Joint Committee Member

Matt Levine, Principal

Fish & Richardson PC

Matthew Levine is a Principal in the New York office of Fish & Richardson. His practice emphasizes government investigations and white collar defense, complex business litigation and copyright and trademark litigation.

From 2001 through 2007, Mr. Levine served as an Assistant U.S. Attorney in the Eastern District of New York. From 1998 through 2001, Mr. Levine served as an Assistant U.S. Attorney in the District of Columbia. He has investigated and prosecuted hundreds of criminal cases, tried 17 jury trials and over 20 bench trials to verdict, and briefed dozens of appeals, arguing a number of them before the U.S. Court of Appeals for the Second Circuit, the U.S. Court of Appeals for District of Columbia Circuit, the New York State Appellate Division and the District of Columbia Court of Appeals.
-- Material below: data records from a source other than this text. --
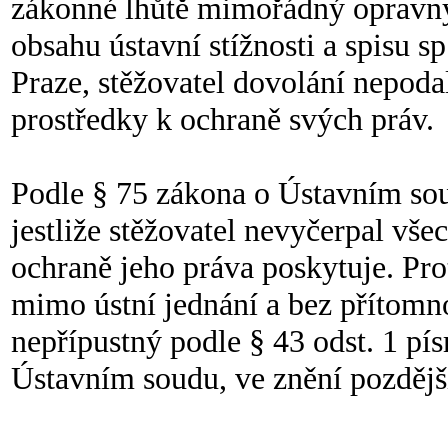
zákonné lhůtě mimořádný opravný 
obsahu ústavní stížnosti a spisu 
Praze, stěžovatel dovolání nepoda
prostředky k ochraně svých práv.
Podle § 75 zákona o Ústavním soud
jestliže stěžovatel nevyčerpal vše
ochraně jeho práva poskytuje. Pro
mimo ústní jednání a bez přítomno
nepřípustný podle § 43 odst. 1 pí
Ústavním soudu, ve znění pozdějš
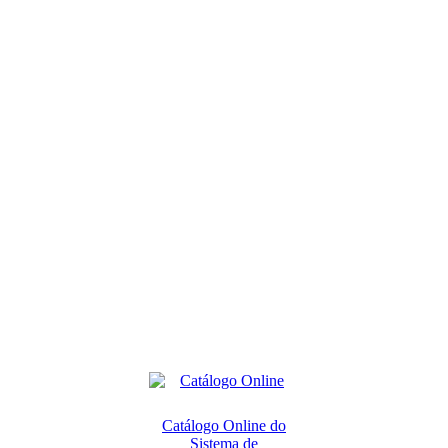
Catálogo Online do
Sistema de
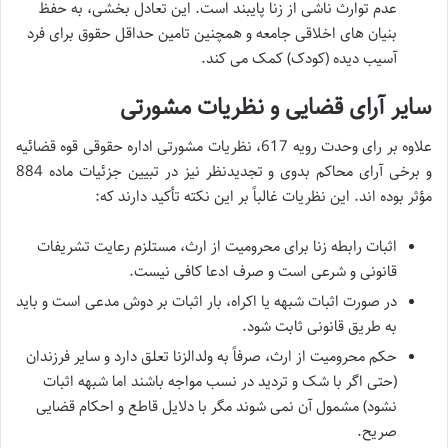
عدم توارث ناشی از زنا پایبند است. این تعادل بخشی، به حفظ
بنیان های اخلاقی جامعه و همچنین تامین حداقل حقوق برای فرد
آسیب دیده (کودک) کمک می کند.
سایر آرای قضایی و نظریات مشورتی
علاوه بر رای وحدت رویه 617، نظریات مشورتی اداره حقوقی قوه قضائیه
و برخی آرای محاکم بدوی و تجدیدنظر نیز در تبیین جزئیات ماده 884
مؤثر بوده اند. این نظریات غالباً بر این نکته تأکید دارند که:
اثبات رابطه زنا برای محرومیت از ارث، مستلزم رعایت تشریفات
قانونی و شرعی است و صرف ادعا کافی نیست.
در صورت اثبات شبهه یا اکراه، بار اثبات بر دوش مدعی است و باید
به طریق قانونی ثابت شود.
حکم محرومیت از ارث، صرفاً به ولدالزنا تعلق دارد و سایر فرزندان
(حتی اگر با شک و تردید در نسب مواجه باشند اما شبهه اثبات
نشود) مشمول آن نمی شوند مگر با دلایل قاطع و احکام قضایی
صریح.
In 2007, Mr. Levine served as Acting Chief of the U.S. Attorney’s Office Business & Securities Fraud Section, supervising a group of federal prosecutors conducting major securities fraud and other white-collar prosecutions. Mr. Levine also personally conducted some of the U.S. Attorney Office’s most high-profile securities and white collar prosecutions. He has handled investigations involving insider trading, accounting fraud, stock options backdating, private placement fraud, stock manipulation, computer intrusion, bank fraud, tax fraud, mortgage fraud, commodities fraud, and money laundering. From 2003 to 2004, Mr. Levine also served as Criminal Health Care Fraud Coordinator, where he developed and supervised the investigations and prosecutions of health care fraud offenses.

Mr. Levine began his career in the Justice Department in 1997 serving as Deputy Director of Intergovernmental Affairs, where he was responsible for overseeing relationships with State Attorneys General and local law enforcement agencies. Mr. Levine has previous experience in litigation with a major New York law firm, where he represented corporate and individual clients in all phases of civil and criminal matters.